Among these were his analytical support for the Senate and House Select 
Intelligence Committees--the panels chaired by Senator Frank Church and 
Representative Otis Pike--charged with investigating the activities of 
the U.S. intelligence community during 1975 to 1976, investigations 
that ultimately led to the creation of permanent select committees in 
the House and Senate that oversee the budget and activities of the U.S. 
intelligence community today. Later, in 1985 to 1987, Richard was a 
senior coordinator of the support provided by CRS to the House and 
Senate joint committee investigating the Iran-Contra affair, personally 
providing advice and suggestions that focused attention on key 
deficiencies in U.S. law, several of which were later corrected by 
legislative enactment. Immediately after the attacks on the United 
States on September 11, 2001, he directly assisted the Senate and the 
House in clarifying its understanding of the legislative options 
available to the Congress to respond, through use of force, against 
those responsible for the attacks on this country. His comprehensive 
understanding of the War Powers Resolution and its provisions have 
proven invaluable to the Congress when it has needed to consider what 
actions it might take when the President has engaged the U.S. military 
in hostile operations overseas. In 2005 Richard provided the Congress 
with an analytical roadmap that highlighted the common policy 
suggestions for legislation that the 9/11 Commission and previous 
similar inquiries had 1nade to bolster U.S. internal security against 
the threat of terrorism.

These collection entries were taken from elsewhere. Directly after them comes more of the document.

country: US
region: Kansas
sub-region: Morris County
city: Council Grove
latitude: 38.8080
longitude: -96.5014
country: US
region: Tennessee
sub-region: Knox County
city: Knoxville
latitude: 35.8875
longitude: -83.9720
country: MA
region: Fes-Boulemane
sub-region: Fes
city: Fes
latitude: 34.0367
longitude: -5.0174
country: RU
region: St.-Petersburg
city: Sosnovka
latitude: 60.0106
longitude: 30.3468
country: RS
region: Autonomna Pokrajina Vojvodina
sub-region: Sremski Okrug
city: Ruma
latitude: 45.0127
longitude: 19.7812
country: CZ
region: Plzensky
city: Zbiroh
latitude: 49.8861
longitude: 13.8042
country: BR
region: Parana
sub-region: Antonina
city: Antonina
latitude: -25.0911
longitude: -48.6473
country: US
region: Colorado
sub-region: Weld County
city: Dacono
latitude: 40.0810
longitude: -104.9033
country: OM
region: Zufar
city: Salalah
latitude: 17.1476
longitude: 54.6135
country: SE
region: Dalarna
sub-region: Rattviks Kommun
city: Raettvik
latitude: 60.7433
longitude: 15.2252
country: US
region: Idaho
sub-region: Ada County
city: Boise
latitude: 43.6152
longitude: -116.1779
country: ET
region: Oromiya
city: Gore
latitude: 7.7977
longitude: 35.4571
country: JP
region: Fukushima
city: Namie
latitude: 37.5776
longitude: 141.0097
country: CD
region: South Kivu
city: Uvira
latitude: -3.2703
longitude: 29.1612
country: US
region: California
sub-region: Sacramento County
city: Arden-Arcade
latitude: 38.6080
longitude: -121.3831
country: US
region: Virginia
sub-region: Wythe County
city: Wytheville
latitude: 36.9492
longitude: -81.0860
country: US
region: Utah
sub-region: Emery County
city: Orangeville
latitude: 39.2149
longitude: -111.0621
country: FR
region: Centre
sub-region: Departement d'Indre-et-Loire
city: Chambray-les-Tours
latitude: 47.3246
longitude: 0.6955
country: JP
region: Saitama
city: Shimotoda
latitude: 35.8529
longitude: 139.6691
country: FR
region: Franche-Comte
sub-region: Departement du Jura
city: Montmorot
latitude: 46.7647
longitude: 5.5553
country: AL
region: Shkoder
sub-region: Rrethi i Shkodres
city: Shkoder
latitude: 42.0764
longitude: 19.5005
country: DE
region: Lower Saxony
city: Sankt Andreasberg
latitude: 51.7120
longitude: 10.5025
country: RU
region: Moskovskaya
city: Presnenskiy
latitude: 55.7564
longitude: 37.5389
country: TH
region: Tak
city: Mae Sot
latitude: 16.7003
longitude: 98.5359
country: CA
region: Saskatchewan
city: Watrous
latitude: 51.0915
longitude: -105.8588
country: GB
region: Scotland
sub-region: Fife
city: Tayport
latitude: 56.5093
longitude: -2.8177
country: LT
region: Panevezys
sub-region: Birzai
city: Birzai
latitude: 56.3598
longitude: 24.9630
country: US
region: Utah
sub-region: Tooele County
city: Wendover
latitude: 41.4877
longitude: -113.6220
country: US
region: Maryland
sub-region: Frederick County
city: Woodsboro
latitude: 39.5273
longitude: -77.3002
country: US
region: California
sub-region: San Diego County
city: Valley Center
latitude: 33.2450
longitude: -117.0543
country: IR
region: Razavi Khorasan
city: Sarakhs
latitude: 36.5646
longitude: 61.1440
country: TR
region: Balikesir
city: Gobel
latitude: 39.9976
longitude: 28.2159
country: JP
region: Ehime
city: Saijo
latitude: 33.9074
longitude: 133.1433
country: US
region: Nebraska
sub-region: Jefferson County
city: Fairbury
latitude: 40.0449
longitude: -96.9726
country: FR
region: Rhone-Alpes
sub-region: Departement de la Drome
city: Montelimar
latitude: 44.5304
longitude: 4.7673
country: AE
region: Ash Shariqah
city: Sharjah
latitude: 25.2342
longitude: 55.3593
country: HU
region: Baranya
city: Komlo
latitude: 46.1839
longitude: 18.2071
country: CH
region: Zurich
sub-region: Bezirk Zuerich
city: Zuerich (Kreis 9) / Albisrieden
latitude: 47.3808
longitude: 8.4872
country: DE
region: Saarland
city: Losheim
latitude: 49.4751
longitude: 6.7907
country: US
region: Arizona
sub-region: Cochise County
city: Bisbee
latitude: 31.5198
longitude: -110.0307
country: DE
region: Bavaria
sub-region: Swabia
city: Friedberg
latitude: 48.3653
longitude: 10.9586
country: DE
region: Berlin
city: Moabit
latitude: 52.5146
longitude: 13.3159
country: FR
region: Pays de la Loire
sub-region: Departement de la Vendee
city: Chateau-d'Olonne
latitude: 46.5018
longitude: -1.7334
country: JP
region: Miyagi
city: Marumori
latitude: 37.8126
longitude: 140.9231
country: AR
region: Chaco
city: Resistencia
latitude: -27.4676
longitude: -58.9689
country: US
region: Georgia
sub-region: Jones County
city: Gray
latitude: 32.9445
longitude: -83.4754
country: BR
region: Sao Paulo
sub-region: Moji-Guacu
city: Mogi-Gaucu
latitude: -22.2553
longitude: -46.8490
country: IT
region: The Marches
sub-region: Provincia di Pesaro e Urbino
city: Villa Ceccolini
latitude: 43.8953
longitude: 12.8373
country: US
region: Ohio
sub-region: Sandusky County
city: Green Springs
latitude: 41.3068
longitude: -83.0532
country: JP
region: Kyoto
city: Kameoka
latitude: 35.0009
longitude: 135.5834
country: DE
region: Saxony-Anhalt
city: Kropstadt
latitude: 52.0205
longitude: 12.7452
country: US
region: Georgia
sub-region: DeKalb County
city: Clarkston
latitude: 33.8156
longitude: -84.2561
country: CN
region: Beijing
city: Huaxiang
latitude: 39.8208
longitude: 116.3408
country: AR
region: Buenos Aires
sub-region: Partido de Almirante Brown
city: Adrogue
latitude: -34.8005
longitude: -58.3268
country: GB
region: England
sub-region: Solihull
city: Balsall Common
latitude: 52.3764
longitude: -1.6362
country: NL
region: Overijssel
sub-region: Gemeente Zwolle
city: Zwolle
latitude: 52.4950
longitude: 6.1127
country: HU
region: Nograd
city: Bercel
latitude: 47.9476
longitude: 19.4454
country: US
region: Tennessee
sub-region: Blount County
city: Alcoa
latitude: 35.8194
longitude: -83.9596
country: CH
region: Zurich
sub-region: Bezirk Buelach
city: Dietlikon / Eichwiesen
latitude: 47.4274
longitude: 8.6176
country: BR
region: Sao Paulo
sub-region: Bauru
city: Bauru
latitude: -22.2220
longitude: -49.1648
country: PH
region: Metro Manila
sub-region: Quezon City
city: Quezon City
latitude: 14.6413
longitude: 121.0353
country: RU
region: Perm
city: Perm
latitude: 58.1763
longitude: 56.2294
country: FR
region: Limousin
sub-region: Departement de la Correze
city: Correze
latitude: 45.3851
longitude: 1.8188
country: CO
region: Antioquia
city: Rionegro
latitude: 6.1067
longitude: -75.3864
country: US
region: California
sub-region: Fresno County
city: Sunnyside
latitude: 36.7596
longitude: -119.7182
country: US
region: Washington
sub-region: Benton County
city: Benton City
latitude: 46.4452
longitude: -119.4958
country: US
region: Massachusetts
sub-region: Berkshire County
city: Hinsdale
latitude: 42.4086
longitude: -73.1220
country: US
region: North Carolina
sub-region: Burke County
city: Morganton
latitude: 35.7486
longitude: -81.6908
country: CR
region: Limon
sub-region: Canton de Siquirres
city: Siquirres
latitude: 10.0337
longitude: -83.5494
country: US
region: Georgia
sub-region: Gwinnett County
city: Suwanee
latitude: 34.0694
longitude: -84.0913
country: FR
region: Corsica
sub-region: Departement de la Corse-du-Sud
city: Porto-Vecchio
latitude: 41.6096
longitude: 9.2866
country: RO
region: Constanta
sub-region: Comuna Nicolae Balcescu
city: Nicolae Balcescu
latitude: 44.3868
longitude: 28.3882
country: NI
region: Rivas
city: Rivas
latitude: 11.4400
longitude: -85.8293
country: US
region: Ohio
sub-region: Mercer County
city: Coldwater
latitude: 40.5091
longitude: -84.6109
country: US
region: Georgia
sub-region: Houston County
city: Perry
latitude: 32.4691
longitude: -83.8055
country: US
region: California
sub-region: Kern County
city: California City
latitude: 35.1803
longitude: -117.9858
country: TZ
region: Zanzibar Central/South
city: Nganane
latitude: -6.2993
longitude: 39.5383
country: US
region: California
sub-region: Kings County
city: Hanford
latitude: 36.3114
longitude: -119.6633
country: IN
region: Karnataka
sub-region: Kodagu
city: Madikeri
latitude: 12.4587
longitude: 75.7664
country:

Subsequently, several of these proposals were 
enacted into law.
  Throughout his career Richard has been the leading specialist at CRS 
on issues relating to U.S. arms sales to foreign nations, U.S. arms 
export control law, and the international arms trade in general. From 
the mid-1970s to the present, he has advised the Congress and its 
policy committees on

[[Page S6051]]

issues associated with every controversial foreign arms sale proposal 
that has come before them. Since 1982 he has produced a comprehensive 
annual report for the Congress detailing the agreements and deliveries 
concluded by the world's conventional weapons suppliers, a work that 
has set the gold standard on this subject. Richard was also the editor 
and coauthor of the Senate Foreign Relations Committee print ``Treaties 
and Other International Agreements: The Role of the United States 
Senate'' the definitive reference document on this subject.
  In the area of arms export control and oversight legislation, Richard 
has provided continuing expert support and advice to the Senate Foreign 
Relations Committee and the House Foreign Affairs Committee, from the 
original drafting of the Arms Export Control Act in 1976 through its 
various periods of amendment to the present day. More recently, he 
directly supported the Senate Foreign Relations Committee's exhaustive 
review of the Defense Trade Cooperation Treaty between the United 
States and the United Kingdom. In this endeavor, Richard provided his 
specialized expertise to the committee on the complex issues posed by 
this treaty, from its proposal by the President in 2007 through the 
Committee's consideration and the Senate's advice and consent to it in 
September 2010.
  In all of the examples I have noted, Richard Grimmett's institutional 
memory and command of the substance of the issues for which he has been 
responsible has made him an invaluable resource for the U.S. Congress 
at large and the Senate Foreign Relations Committee in particular. I am 
confident that the Members of the Senate and the House join me in 
expressing our deepest appreciation to Richard for the extraordinary 
service he has provided to us over his long and distinguished career.